According to the Social Market Foundation’s (SMF) research this number will eventually rise to 1.9 million by 2020, affecting the 14 per cent of the UK workforce who are self-employed.
The SMF’s annual Family Resources Survey (FRS) also found that 49 per cent of the UK’s self-employed workforce were low paid on an hourly basis – defined as earning two-thirds or less than employees – compared with 22 per cent of employed people.
It found the problem was particularly noticeable in London, where 18 per cent of workers are self-employed.
This month the National Living Wage came into force meaning anyone over the age of 25 has seen their wage increase to £7.20 per hour; a move the government has said will help more than one million low paid workers.

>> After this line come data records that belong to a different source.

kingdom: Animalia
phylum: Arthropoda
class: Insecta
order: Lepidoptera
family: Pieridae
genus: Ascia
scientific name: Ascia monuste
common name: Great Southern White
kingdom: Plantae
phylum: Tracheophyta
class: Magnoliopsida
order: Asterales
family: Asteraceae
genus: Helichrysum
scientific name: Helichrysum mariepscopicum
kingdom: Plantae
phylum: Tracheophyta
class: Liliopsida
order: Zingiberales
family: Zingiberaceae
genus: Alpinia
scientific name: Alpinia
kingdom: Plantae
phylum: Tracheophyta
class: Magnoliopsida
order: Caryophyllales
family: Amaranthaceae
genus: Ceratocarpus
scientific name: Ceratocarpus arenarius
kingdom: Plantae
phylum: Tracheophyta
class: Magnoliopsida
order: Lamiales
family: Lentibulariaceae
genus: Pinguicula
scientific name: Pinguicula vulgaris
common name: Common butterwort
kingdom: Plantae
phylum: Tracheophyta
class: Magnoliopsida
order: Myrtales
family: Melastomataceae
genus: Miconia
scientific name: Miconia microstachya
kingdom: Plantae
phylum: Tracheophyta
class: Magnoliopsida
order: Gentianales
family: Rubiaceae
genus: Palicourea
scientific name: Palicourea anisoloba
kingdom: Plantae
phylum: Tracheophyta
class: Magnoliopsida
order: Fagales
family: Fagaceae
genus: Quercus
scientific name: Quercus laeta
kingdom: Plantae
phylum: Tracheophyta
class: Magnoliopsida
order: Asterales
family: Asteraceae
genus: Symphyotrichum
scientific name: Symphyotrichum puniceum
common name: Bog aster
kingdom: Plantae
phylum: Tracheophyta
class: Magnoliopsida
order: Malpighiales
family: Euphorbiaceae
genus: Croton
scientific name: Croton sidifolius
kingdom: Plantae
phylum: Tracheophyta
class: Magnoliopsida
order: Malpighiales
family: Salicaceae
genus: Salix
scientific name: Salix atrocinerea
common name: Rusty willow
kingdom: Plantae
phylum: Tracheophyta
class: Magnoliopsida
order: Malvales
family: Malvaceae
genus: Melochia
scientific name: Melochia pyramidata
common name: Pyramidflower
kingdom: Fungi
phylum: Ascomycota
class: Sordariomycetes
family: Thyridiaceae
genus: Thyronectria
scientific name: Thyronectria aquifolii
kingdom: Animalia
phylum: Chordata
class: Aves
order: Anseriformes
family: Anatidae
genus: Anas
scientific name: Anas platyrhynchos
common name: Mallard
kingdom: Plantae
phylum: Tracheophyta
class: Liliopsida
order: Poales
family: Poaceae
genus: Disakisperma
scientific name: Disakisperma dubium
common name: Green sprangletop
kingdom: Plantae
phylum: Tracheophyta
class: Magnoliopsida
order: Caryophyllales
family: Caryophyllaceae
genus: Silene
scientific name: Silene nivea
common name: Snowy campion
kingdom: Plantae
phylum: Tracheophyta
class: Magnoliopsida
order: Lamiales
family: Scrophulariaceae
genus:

The SMF said its research – funded by the charity Trust for London – also raised concerns that the introduction of the higher National Living Wage provided an “added incentive” for firms to contract out services to self-employed people rather than take them on directly.
“Policies such as the National Living Wage make it artificially more attractive for firms to engage contractors rather than employees, and ignore a large section of low paid workers,” said SMF chief economist Nida Broughton.
A spokesperson for the Department for Business, Innovation and Skills, said: “This government is committed to backing enterprising self-employed people through initiatives like start up loans, tax allowances and by cutting red tape by a further £10 billion.
“Our new National Living Wage will give a boost to over one million low paid workers when it takes effect.”